A massive apartment complex, measuring the length of a city block, was approved unanimously by the Newark zoning board last week. The proposed five-story building at 514 Mulberry Street will bring 367 units and ground-floor retail to a largely industrial neighborhood in the south end of the Ironbound. The proposed amenities include rooftop access, a pool, and Zoom rooms.
The developer requested multiple variances — for the width of the driveway leading into the five-story, 367-space parking garage; facade transparency; a use variance; and for the front-yard setback. The setback is to accommodate “brownstone, stoop-style entries” along Astor and Murray streets, according to Stuart Johnson, principal at Minno & Wasko.
“It really adds a human scale to the architecture,” Johnson said. “It helps provide a pedestrian-friendly streetscape experience versus the existing condition that’s out there today, where the sidewalk experience is sort of disjointed with numerous curb cuts.”

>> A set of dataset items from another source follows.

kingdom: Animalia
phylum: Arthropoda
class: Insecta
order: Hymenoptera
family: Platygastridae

The Ironbound is one of Newark’s most sought-after districts. But the lack of parking remains a major point of contention in a neighborhood where car owners are often forced to park on the sidewalk. Residents criticized the plan for placing the parking garage entrance on Astor Street where locals living in historic row houses rely on street parking. “You’re eliminating parking on Astor Street by having the main entrance of the garage there, instead of doing it through the other side where there are warehouses,” Christina Mendez, an Ironbound resident, said.
However, the architect argued that by decreasing the existing number of curb cuts on Murray Street, the project would bring more parking. The proposed configuration allows easier access to amenities and the building’s entrance from the garage for the building’s tenants. “This created a safer and better design for the apartment building,” Johnson said.

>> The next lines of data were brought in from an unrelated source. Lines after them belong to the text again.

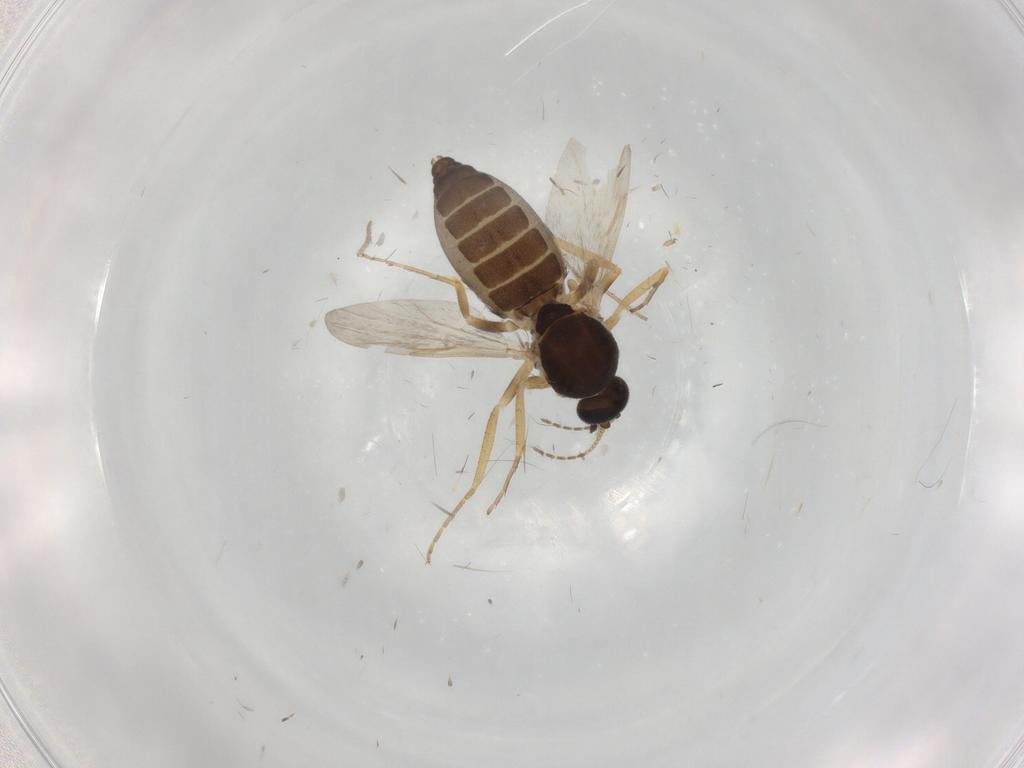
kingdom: Animalia
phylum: Arthropoda
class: Insecta
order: Diptera
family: Ceratopogonidae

The applicant’s hired planner said that other less desirable proposals could go on this location and Minno & Wasko’s building was a “showpiece” that promoted “good integration with the surrounding neighborhood,” John McDonough, principal of his namesake firm, said. “I know there is concern about traffic and truck traffic,” McDonough said. “Light manufacturing could go here. You could see big box retail such as a Costco or large-scale supermarket here.”